(EXERCISE DIRECTIONS)
Your task is to return the line containing "0 325 38.97" and each line after it through the end of the entries, exactly, with no other lines.

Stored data
▬▬▬

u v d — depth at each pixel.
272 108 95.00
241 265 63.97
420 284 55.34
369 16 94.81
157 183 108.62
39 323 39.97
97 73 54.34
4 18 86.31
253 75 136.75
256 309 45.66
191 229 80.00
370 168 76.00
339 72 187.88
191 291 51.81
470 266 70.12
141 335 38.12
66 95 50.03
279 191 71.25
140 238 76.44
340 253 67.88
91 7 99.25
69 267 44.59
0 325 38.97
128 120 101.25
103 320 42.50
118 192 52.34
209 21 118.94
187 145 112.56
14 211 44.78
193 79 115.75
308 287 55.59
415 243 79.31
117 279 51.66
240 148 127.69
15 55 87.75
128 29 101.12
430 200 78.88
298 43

▬▬▬

(RESULT OF THE EXERCISE)
0 325 38.97
128 120 101.25
103 320 42.50
118 192 52.34
209 21 118.94
187 145 112.56
14 211 44.78
193 79 115.75
308 287 55.59
415 243 79.31
117 279 51.66
240 148 127.69
15 55 87.75
128 29 101.12
430 200 78.88
298 43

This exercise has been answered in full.